* [TASK STATEMENT]
Scan the records for the string "signed" and state how many lines contain it, using the number alone.

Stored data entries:
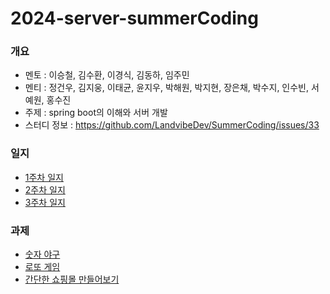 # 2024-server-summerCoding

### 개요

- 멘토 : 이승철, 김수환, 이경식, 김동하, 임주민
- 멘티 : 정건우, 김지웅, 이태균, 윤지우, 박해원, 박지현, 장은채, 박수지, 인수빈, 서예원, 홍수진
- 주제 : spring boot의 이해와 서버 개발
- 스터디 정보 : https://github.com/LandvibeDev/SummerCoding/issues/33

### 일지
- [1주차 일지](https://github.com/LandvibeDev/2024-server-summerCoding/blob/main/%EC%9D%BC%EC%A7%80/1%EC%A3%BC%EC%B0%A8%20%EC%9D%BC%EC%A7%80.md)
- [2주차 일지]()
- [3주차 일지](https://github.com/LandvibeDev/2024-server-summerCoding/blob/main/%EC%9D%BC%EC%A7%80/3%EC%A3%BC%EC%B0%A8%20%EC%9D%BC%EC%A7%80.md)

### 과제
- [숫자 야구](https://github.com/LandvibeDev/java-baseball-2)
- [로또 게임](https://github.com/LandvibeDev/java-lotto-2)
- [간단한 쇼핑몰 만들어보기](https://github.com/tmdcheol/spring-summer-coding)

...

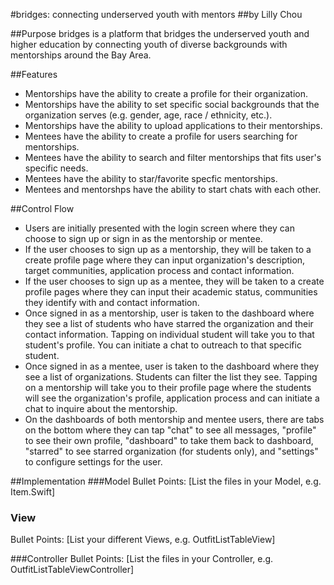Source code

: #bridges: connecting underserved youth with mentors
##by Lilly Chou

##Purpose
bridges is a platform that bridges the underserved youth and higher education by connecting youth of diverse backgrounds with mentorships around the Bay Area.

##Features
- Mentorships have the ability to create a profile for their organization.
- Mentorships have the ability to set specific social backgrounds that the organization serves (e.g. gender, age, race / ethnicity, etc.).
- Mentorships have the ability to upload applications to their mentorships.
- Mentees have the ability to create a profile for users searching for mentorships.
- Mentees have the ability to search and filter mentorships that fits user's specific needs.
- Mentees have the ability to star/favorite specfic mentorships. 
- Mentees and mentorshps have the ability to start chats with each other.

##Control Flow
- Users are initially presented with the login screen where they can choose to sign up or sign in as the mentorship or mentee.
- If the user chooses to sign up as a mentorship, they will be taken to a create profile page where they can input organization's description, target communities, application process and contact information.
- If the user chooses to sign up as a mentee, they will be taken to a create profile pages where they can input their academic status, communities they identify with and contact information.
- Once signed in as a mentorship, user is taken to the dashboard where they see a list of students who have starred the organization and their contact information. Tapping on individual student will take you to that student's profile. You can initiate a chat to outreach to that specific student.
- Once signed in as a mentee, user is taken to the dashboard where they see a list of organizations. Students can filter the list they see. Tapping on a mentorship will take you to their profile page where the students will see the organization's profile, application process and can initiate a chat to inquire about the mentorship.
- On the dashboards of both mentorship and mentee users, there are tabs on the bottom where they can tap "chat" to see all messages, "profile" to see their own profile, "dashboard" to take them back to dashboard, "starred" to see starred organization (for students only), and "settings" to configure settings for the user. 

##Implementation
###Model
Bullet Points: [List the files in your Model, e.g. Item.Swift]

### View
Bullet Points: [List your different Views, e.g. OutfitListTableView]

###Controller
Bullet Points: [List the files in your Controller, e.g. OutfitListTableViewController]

* [RESPONSE AREA]
2